Specifically, he asserted, [i]t is … possible for the State, if it so chooses, to remove the divergence in any field by ‘extraordinary encouragements’ or ‘extraordinary restraints’ upon investments in that field. The most obvious forms which these encouragements and restraints may assume are, of course, those of bounties and taxes.

In other words, the government should tax activities that create negative externalities and subsidize those that create positive externalities, thereby ensuring that the actors at issue bear the full costs and benefits of their conduct. If they do, they’ll act optimally, taking all actions that create benefits in excess of cost and none that don’t. Thus was born the idea of “Pigovian” taxes and subsidies — the notion underlying the proposed climate change legislation, President Obama’s bank tax, the various subsidies for electric vehicles, and scads of other government interventions into private affairs

This is a relevant point by Arthur Cecil Pigou (1877-1959), author of The Economics of Welfare, 1920 because it illustrates what his generation of economists were thinking of the phrase, the invisible hand, in those decade before Keynes’ General Theory.
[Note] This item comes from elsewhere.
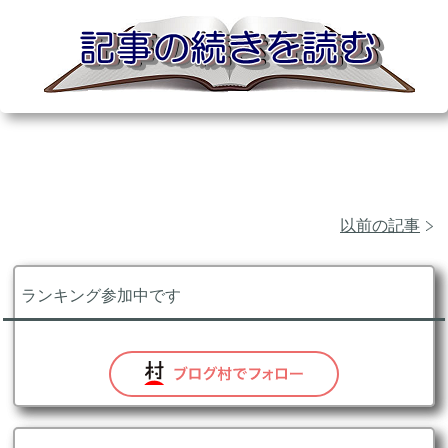
以前の記事
ランキング参加中です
Pigou developed an economic rationale for welfare intervention in the externalities evident in a complex capitalist economy, and it sparked a massive interest in what became known as welfare economics that peaked in the post-war years up the 1960s (Kaldor, Hicks, Coase) and led to several spin-offs, including public choice theory. (‘Welfare economics’ was not just about social welfare re-distributive policies of modern states.)
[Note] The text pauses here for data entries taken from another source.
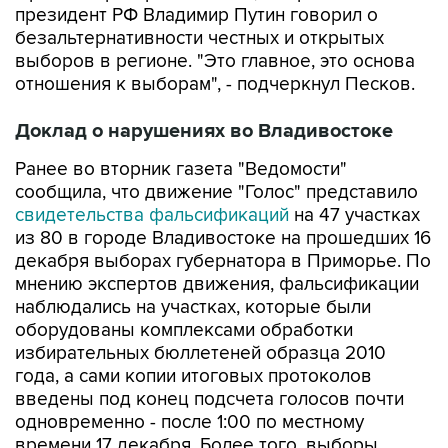
президент РФ Владимир Путин говорил о
безальтернативности честных и открытых
выборов в регионе. "Это главное, это основа
отношения к выборам", - подчеркнул Песков.
Доклад о нарушениях во Владивостоке
Ранее во вторник газета "Ведомости"
сообщила, что движение "Голос" представило
свидетельства фальсификаций
на 47 участках
из 80 в городе Владивостоке на прошедших 16
декабря выборах губернатора в Приморье. По
мнению экспертов движения, фальсификации
наблюдались на участках, которые были
оборудованы комплексами обработки
избирательных бюллетеней образца 2010
года, а сами копии итоговых протоколов
введены под конец подсчета голосов почти
одновременно - после 1:00 по местному
времени 17 декабря. Более того, выборы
The sentence: ‘“[n]o ‘invisible hand’ can be relied on to produce a good arrangement of the whole from a combination of separate treatments of the parts’ recognizes a conventional and mistaken treatment of the ‘invisible hand’, later popularized by such as Paul Samuelson, and comments on its practical validity.

This created the divergence between those of saw the need for a theory justifying intervention and those who preferred to rely on markets to act out what they claimed for them, using the ‘invisible hand’ as the ‘miraculous’ power of markets to create the ‘best of all possible worlds’.